Among today's local representatives of the Ancients there is certainly the classicist Ivano Dionigi who, in his very recent Magister, still claims the old (but for him sacred and unsurpassable) methods of Greco-Latin humanistic knowledge, looking first to Aristotle, for whom "man is the only being to have logos", and to the school "as a counterweight and also a counterpart to the prevailing technological monotheism". Fundamentally on the same line, although more zigzagging on AI, also moves Umano, poco umana by Giuseppe Girgenti, another classicist of great standing. Yet Gemini and ChatGPT (their open version, not even the paid one) develop a logos already almost superior to ours in terms of balance and speed of ideation, and it is only the first cry of these algorithmic entities (still in their infancy so to speak), which can only grow and improve beyond belief, that is, to genius and beyond. Even school - especially the Italian one with its aberrant distortions and partialities - seems today an antediluvian institution, a real living fossil, compared to the perfect artificial, self-taught pedagogue, a sort of cyber simulacrum of the private teacher or of Chiron. In truth, the advent of AI is like a small domestic Copernican revolution that dethrones man and his value-based junk from the center of the cognitive world to downgrade him to a dwarf planet, cold and whirling. On the other hand, it now seems quite obvious, and even a little fatal given the sad direction the world is taking, that in the last 2,500 years neither Plato nor Aristotle have introduced more light of intelligence or justice than the traffic light has modestly done since the day of its invention in 1920. And the traffic light – a chronometric regulator of urban traffic – is to AI what Pithecanthropus is to Sapiens , so much so that in the future, if we really want to avoid human extinction, it would perhaps be worth having everything regulated by some quantum supercomputer (as for example in the post-atomic world imagined by Ridley Scott's Raised by Wolves series).
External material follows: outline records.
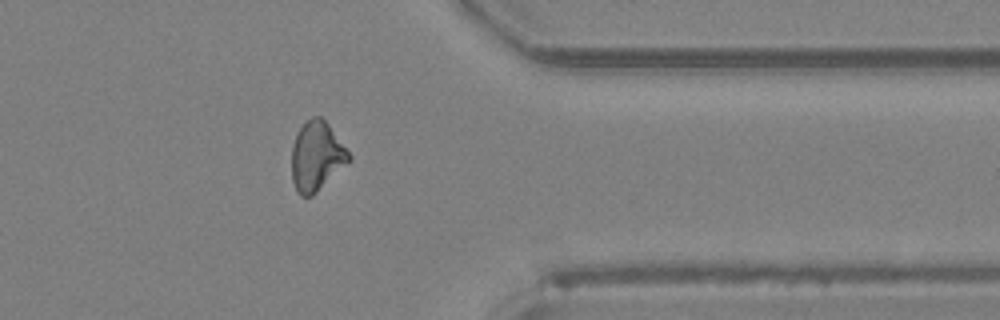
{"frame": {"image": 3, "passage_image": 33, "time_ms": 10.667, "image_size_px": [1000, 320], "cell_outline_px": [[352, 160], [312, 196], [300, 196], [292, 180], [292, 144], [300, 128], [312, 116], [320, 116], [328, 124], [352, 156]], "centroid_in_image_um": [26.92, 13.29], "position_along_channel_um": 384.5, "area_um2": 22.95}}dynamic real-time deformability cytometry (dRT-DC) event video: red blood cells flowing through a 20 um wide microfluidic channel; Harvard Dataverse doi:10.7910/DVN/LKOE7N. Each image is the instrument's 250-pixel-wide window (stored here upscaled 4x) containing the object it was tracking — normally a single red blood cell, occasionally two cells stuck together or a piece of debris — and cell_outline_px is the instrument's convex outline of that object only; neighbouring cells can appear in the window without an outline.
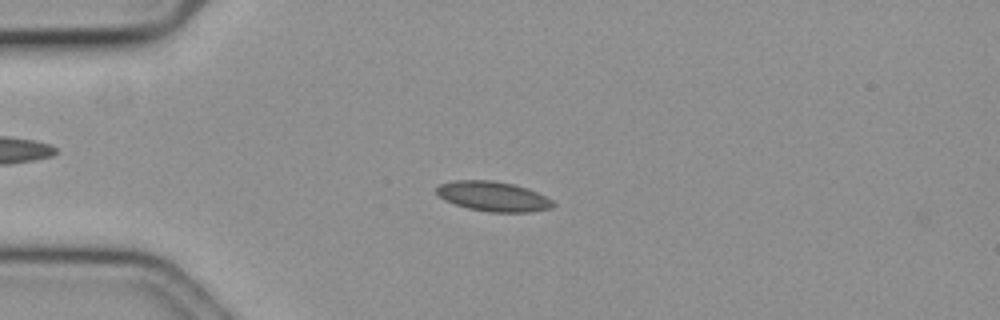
{"species": "common noctule bat (a hibernating species)", "species_latin": "Nyctalus noctula", "temperature_condition": "cold", "stored_images_in_passage": 5, "camera_frame_rate_fps": 3000, "um_per_image_px": 0.085, "animal": {"sex": "female", "body_mass_g": 19.3, "forearm_length_mm": 54.1}, "frame": {"image": 1, "passage_image": 2, "time_ms": 0.333, "image_size_px": [1000, 320], "cell_outline_px": [[556, 204], [552, 208], [532, 212], [488, 212], [468, 208], [444, 200], [436, 192], [436, 188], [440, 184], [452, 180], [492, 180], [516, 184], [528, 188], [552, 200]], "centroid_in_image_um": [41.93, 16.69], "position_along_channel_um": 43.1, "area_um2": 20.4}}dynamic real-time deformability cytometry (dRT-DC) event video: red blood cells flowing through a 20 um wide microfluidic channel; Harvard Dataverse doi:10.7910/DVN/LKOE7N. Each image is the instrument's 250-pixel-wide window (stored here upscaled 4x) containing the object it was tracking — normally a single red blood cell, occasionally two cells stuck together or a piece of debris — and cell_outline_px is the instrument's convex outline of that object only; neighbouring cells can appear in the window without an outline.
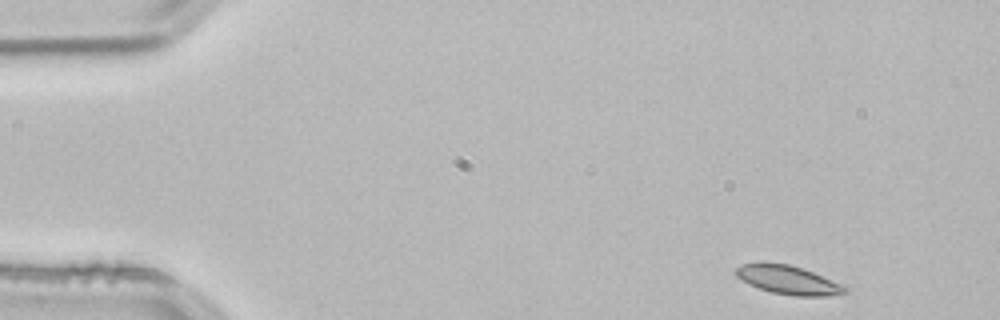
{"species": "common noctule bat (a hibernating species)", "species_latin": "Nyctalus noctula", "temperature_condition": "room temperature", "stored_images_in_passage": 49, "camera_frame_rate_fps": 3000, "um_per_image_px": 0.085, "animal": {"sex": "male", "body_mass_g": 21.5, "forearm_length_mm": 52.0}, "frame": {"image": 1, "passage_image": 1, "time_ms": 0.0, "image_size_px": [1000, 320], "cell_outline_px": [[848, 292], [828, 296], [796, 296], [772, 292], [748, 284], [736, 276], [736, 268], [740, 264], [760, 260], [764, 260], [788, 264], [804, 268], [840, 284], [848, 288]], "centroid_in_image_um": [66.93, 23.75], "position_along_channel_um": 18.1, "area_um2": 18.55}}
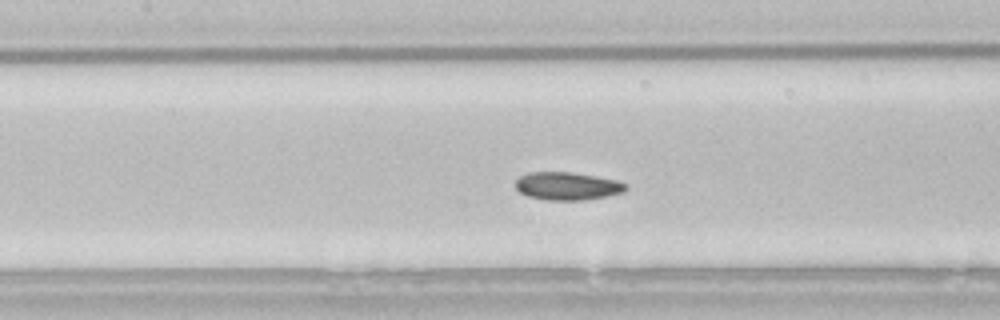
{"frame": {"image": 2, "passage_image": 20, "time_ms": 6.333, "image_size_px": [1000, 320], "cell_outline_px": [[628, 188], [624, 192], [608, 196], [584, 200], [544, 200], [528, 196], [520, 192], [516, 188], [516, 180], [520, 176], [528, 172], [572, 172], [596, 176], [616, 180], [628, 184]], "centroid_in_image_um": [48.25, 15.82], "position_along_channel_um": 159.2, "area_um2": 18.09}}
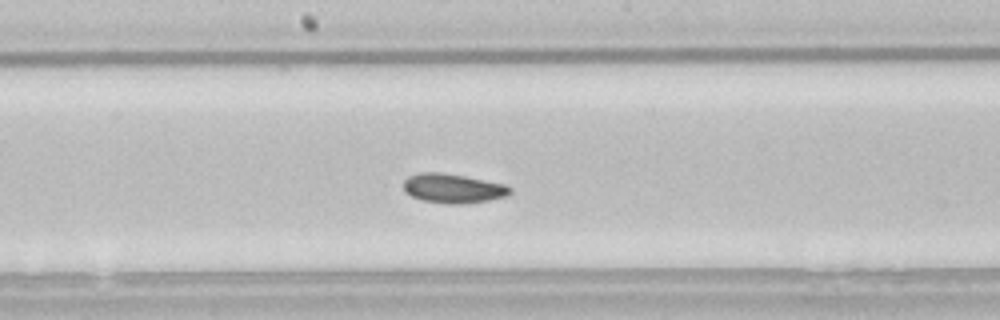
{"frame": {"image": 3, "passage_image": 24, "time_ms": 7.667, "image_size_px": [1000, 320], "cell_outline_px": [[512, 192], [504, 196], [488, 200], [460, 204], [448, 204], [424, 200], [412, 196], [404, 192], [404, 180], [408, 176], [420, 172], [440, 172], [464, 176], [508, 184], [512, 188]], "centroid_in_image_um": [38.51, 16.0], "position_along_channel_um": 209.7, "area_um2": 18.21}, "authors_computed_cell_mechanics": {"area_um2": 18.207, "velocity_mm_per_s": 3.7964, "shape_relaxation_time_tau1_ms": 3.2679, "shape_relaxation_time_tau2_ms": 5.3018, "deformation_change_tau1": 0.067, "deformation_change_tau2": 0.0628}}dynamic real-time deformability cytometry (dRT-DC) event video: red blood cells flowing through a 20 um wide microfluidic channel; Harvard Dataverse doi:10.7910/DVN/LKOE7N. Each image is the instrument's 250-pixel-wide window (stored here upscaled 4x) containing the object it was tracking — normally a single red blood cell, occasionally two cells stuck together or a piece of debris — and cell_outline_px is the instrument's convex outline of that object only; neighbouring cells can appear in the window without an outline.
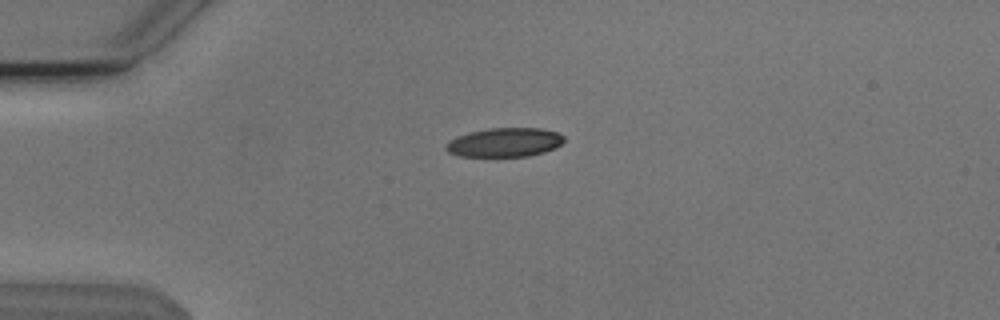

So if we consider carefully the parallel between Ancients and Moderns today has changed, because the paradigm has changed: that old dichotomy is now ephemeral because it has already been subsumed and surpassed by AI which – the omniscient database of humanity – incorporates ancient knowledge and its methods to project them towards new knowledge and a new, highly advanced methodology. Those born within this paradigm, that of AI, are immersed in their own habitat; while those born yesterday – those that youngsters ironically call the Gutenbergs because they still print documents without trusting the cloud – feel like survivors to be scrapped, therefore invoking the “good old days” as a last desperate castle. In the end Guicciardini, an unremarked sixteenth-century forerunner of the quarrel, had understood everything: “Whoever knew how to change his nature with the times […] would be divine. But it is an effect of nature that, just as one who has a habit, is not easy to change, so one who is accustomed to governing himself in a certain way, or has an inclination by nature, cannot easily vary his style”.